Judge v. Lomas (In re Lomas), 1999 BNH 024 (awarding damages to plaintiff consisting of reasonable attorney’s fees as a sanction under 11 U.S.C. § 362(h) for violating the automatic stay).

In re Beeman, 235 B.R. 519 (Bankr. D.N.H. 1999) (denying creditor’s motion for relief from the automatic stay after finding that the debtors still had the right to cure and reinstate their home mortgage pursuant to 11 U.S.C. § 1322(c)(1) following a foreclosure auction but before the foreclosure sale was complete, and noting that § 1322(c)(1), as added by the Bankruptcy Reform Act of 1994, statutorily reverses the holding of In re Hazleton, 137 B.R. 560 (Bankr. D.N.H. 1992) as applied to Chapter 13 debtors).

Judge v. Lomas (In re Judge), 1999 BNH 022 (awarding sanctions under FRBP 7037 and FRCP 37(a)(4)(A) upon defendants’ motion to compel discovery for plaintiffs’ failure to timely and to adequately respond to defendants’ interrogatories).

Erricola v. Gaudette (In re Gaudette), 240 B.R. 649 (Bankr. D.N.H. 1999) (holding that a certain pension plan, the “OFSPPT,” was not a pension plan subject to ERISA and was therefore property of the estate under section 541 of the Bankruptcy Code; also holding that the Defendant was not entitled to any of the pension funds under the predecessor plan, the “GAIPPT,” (the funds of which were transferred to the OFSPPT) to which he may have been entitled prior to becoming an “employer” under 29 U.S.C.A. § 1002(5) (1994) as described in the Court’s memorandum opinion).

Ford v. Ballard (In re Manter Corp.), 1999 BNH 020 (granting the Plaintiff’s partial motion for summary judgment against one of the Defendants, the City of Manchester, because the real estate taxes and water and sewer charges had been paid in full).

Duggan v. Almeder (In re Almeder), 1999 BNH 017 (finding that the requirements under section 523(a)(2)(A) were met since the Plaintiffs’ testimony was credible and the Defendant did not produce any evidence to refute the premise that his representations were false).

In re Hurt, 234 B.R. 1 (Bankr. D.N.H. 1999) (holding that as a matter of law an attorney in fact can commence a bankruptcy case under a power of attorney so long as the debtor qualifies as a debtor under 11 U.S.C. § 109, the commencement of the bankruptcy case is within the scope of authority granted by the power of attorney, and such action by the attorney in fact does not constitute the practice of law and further holding that certain minimum procedural requirements must be met to insure that the filing is proper in a particular case).

Mulligan v.

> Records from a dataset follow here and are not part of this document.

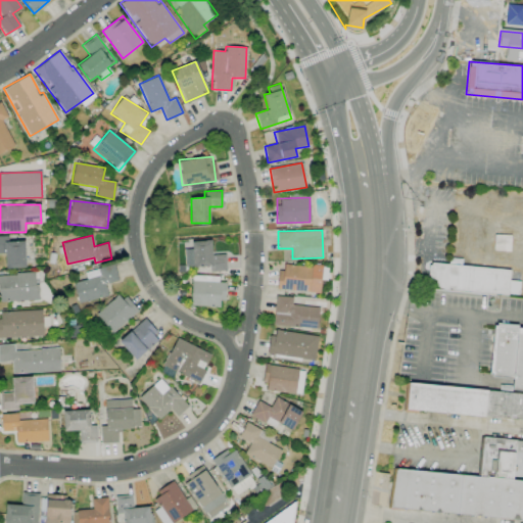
[(25,268),(25,241),(7,241),(7,236),(0,236),(0,253),(5,253),(5,269),(25,268)]
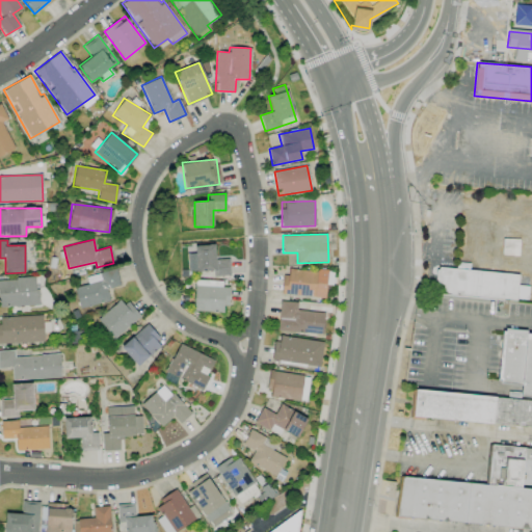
[(229,259),(215,259),(214,244),(194,245),(195,254),(187,254),(187,271),(212,270),(212,275),(230,275),(229,259)]
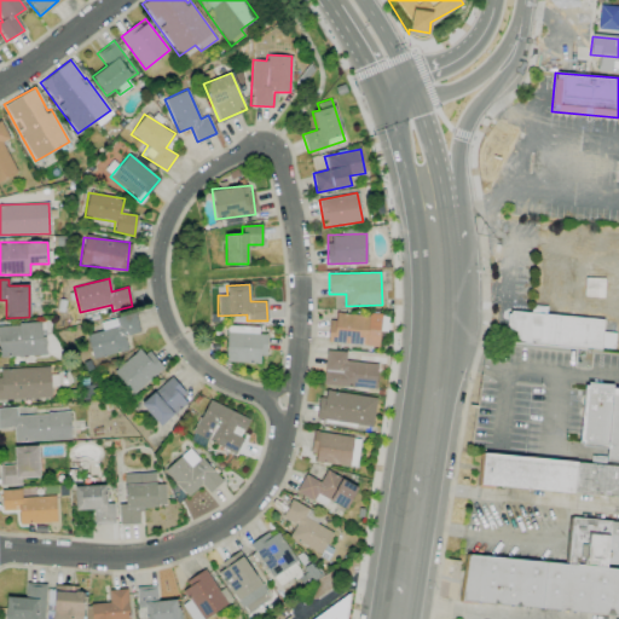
[(377,347),(381,317),(331,311),(328,341),(377,347)]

United States (In re Mulligan), 234 B.R. 229 (Bankr. D.N.H. 1999) (granting the Defendant’s motion for summary judgment and denying the Plaintiff’s cross-motion for summary judgment; holding that: (1) under 26 U.S.C. §§ 6321 and 6322, the Defendant’s validly perfected lien on the Plaintiff’s real property subsisted even though the Plaintiff’s personal liability on the lien was discharged through the bankruptcy; (2) only a trustee may bring an avoidance action under section 545(2); and (3) although a debtor has limited power under section 522(h) to avoid liens on non-exempt personal property, the Plaintiff could not avoid the Defendant’s tax liens because section 522(c)(2)(B) clearly states that property exempted from the estate remains subject to tax liens).